Building a Circular Navigation with CSS Transforms

A tutorial on how to create a circular navigation using CSS transforms.

CircularNavigation

View demo Download source

In this tutorial I’m going to show you how to create circular navigations using CSS transforms. I’m going to take you through the steps for creating these styles one by one, and explain the math (yikes!) and simple logic behind them so you get a clear understanding of the technique.

Like I mentioned, there’s going to be some basic math involved, along with CSS transforms to create these styles. But don’t worry, the math is really very simple and I’ll be going through it step by step.

I also want to mention that credit for the original technique goes to Ana Tudor. I tweaked it to achieve the results that I wanted, which is also what I’m hoping you’ll be able to do by the end of this tutorial: have a deep and clear understanding of the technique so you can start fiddling around and creating your own styles.

So, without further ado, let’s get started!

The Markup

We’re going to be building a navigation, so we’ll start with a regular navigation structure. We’ll need a div to contain our unordered list of items, a button to trigger the opening and closing of the navigation, the list of items, and for the first demo we’ll need an extra overlay to cover the page when the navigation is open.


The icons we’re using in this demo are from Font Awesome.

The Math Behind the CSS Transforms

The best way to explain the math is to use a visual explanation instead of a written one. So I’ll start with the logic and we’ll apply the math as we go, and after we’re done with our explanation we’ll get to the coding part, at which point you’ll be able to know what each CSS rule exactly does.

First let’s go over what a “central angle” is. This is a visual representation followed by a simple explanation:

cn-central-angle

Suppose you want to distribute all navigation items on a semi-circle like the example we’re making here, and you have 6 items in your navigation list, then each angle would have a central angle of:

180deg / 6 = 30deg

If you want the items to take up a complete circle, and you have 6 items you want to have in this circle, the central angle for each item would be:

360deg / 6 = 60deg

And so on. So you calculate the value of the central angle you want, and from here on we’ll start applying some simple math to CSS transforms to actually create these angles.

To create an angle of value equal to our desired central angle value, we’ll have to skew the items (using the skew() CSS function) by:

90deg – x deg, where x is the value of the central angle we want.

Simple. But in this case, all the content inside the list items will also be skewed and the content will look distorted, which is not what we want, so we’ll “unskew” the anchors inside each item so that the content looks fine, but we’ll get to that in a moment.

I’ve set up a live and interactive demo that will show you how the transforms are applied to the navigation items step by step so you get a clearer understanding of what we’ll be doing in the code. (Note that the walkthrough in the demo may differ slightly in order of steps from the steps we’ll be taking in the tutorial)

You might want to play the step-by-step demo at this point to get a clearer understanding of what we’ll be doing next. I’ve also added a walkthrough to the demo which explains what’s happening in each step, so take a minute to play the demo and try to gain a better understanding of what we’ll do. You can play the demo from start to finish using the Start Demo Button, or control moving from step to step using the Next Step Button, and you can reset it anytime using the Reset Button.

- - - -

## Task 1
Translate this sentence from the circular navigation tutorial into Spanish: "The icons we’re using in this demo are from Font Awesome."
## Task 2
Write the next part of the circular navigation tutorial, starting right after its last paragraph.

## Dataset
- - - -

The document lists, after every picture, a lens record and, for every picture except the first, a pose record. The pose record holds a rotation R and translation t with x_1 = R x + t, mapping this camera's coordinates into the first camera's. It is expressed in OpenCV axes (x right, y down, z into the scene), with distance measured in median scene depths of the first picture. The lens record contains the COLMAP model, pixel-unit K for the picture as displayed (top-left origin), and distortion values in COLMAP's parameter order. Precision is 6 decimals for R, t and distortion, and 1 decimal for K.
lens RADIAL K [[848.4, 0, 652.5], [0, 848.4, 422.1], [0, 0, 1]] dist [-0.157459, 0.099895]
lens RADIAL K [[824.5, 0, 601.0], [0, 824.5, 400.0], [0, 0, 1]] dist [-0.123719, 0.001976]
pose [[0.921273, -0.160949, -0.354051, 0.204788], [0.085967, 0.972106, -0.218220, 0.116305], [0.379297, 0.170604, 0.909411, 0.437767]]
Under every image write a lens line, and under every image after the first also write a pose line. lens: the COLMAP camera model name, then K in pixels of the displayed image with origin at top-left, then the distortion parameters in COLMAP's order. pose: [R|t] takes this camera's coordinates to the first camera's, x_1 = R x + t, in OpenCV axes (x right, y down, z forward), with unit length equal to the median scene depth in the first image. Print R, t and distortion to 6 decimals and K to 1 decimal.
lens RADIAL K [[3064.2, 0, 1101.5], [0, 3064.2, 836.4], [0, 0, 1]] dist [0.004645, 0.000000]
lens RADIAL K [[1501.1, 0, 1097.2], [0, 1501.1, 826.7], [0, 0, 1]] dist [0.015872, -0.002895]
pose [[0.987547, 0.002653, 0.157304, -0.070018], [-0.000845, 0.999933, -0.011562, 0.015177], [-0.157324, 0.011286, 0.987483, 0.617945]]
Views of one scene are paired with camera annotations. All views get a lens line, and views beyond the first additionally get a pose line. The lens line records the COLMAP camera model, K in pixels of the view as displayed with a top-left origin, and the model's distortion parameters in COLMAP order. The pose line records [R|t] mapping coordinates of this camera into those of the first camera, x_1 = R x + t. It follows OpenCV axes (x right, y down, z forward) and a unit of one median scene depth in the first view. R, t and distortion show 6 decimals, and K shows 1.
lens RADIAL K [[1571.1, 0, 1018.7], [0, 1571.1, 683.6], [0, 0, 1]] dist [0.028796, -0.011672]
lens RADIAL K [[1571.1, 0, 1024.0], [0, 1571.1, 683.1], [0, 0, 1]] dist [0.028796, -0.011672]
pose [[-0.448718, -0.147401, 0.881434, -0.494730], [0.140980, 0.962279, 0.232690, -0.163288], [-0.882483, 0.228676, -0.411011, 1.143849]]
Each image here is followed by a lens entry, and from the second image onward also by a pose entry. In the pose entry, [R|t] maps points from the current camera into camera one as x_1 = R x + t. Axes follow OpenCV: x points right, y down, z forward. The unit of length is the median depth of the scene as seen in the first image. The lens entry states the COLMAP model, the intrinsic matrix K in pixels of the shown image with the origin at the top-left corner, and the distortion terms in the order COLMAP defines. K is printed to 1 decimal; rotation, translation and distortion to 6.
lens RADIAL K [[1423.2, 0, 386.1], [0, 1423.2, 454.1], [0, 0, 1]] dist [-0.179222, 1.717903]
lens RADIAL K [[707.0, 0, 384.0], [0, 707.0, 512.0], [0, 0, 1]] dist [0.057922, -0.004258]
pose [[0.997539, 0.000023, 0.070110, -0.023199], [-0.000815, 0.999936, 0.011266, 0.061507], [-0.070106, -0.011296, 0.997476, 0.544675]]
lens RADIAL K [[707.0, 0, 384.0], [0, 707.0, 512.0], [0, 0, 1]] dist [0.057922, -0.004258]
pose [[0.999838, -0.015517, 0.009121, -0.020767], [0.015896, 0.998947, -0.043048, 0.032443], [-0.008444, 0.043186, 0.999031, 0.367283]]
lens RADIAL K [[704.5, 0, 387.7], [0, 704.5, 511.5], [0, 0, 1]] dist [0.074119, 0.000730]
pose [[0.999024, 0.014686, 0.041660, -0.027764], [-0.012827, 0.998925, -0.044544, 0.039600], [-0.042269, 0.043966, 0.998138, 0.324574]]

- - - -

## Response area 1
Los iconos que usamos en esta demostración son de Font Awesome.

## Response area 2
View the interactive demo

Here are screenshots of the steps you’re going to see in the demo:

Initial state:

Step-0

Step 1:

Step-1

Step 2:

step-2

Step 4:

Step-4

Step 5:

Step-5

Step 6:

Step-6

Step 7

Step-7

So let’s go over this again:

  • we’ll need to position the items absolutely inside their container.
  • We’ll set the transform-origin for each item to be the bottom right corner.
  • We’ll then translate the items up and to the left just enough so that their transform origin coincides with their container’s center.
  • We’ll then rotate the items clockwise into their positions using this formula: For each item of index i we rotate it by: i * x , where x is again the value of the central angle
  • then skew them to get the central angle we want (using the formula we mentioned above)

In our example, we have 5 items, which means 5 central angles, that we want to cover only the upper half of the circle, so according to the math we explained above, every item would have a central angle of 36deg, but in our example I’ve set the central angle value to 40deg (because it provides a bigger clickable area), so the sum of all angles will be 5 * 40 = 200deg which is greater than 180deg. In this case, all we do is just rotate the items “back” counter-clockwise by (200-180)/2 deg to ensure they are balanced on both sides.

At this point we have created our central angles and positioned them. But skewing the list items has also caused their content (anchor tags) to skew too, and thus caused their content to be distorted, so the last mathematical rule we’ll be applying here (phew!) is one that will make sure the anchor tags aren’t distorted and their content be visible. The rule is:

You unskew the anchor tags, which means you skew them by the opposite value of that you used to skew the list items, and then you unrotate the anchors by a value of:
- [90 – (x/2) ] , with x being the value of the central angle
so, for a central angle value of 40deg, we have to skew the anchors by -40deg and rotate them by:
-[ 90 – (40/2) ] = -70 deg

The anchors are positioned absolutely inside their parents, and the overflow is set to hidden on the list items, which means that part of the anchors is cut off, so in order to make sure that the text/icon content of the anchors lies within their visible part, we’ll set their text to be aligned at the center.

And that’s all the math you need to create the slices inside the navigation! Phew, finally, right?

So let’s go over this one more time, quickly:

  1. Rotate the items into position by: angle y = i * x (where i = index of item, and x = value of central angle)
  2. Skew them by 90deg – x (where x is the value of central angle, again)
  3. Rotate items in the opposite direction if/when needed to balance (this step is actually merged with the previous one, you subtract the value by which you want to rotate the angles back from the value of the angle you rotate them by)
  4. “Unskew” and “unrotate” the anchors inside them (and set their text align to center”)

Of course I’ve skipped part where you move the list items so that their transform origin coincides with their container’s center (as shown in the demo). And that’s pretty much all you need to create the angles, but that’s not everything you need to create the whole navigation. A few simple steps remain, and they are pretty much just regular styling, so let’s start with the CSS and talk about these steps as we go!

The CSS

We’re first going to style the first demo.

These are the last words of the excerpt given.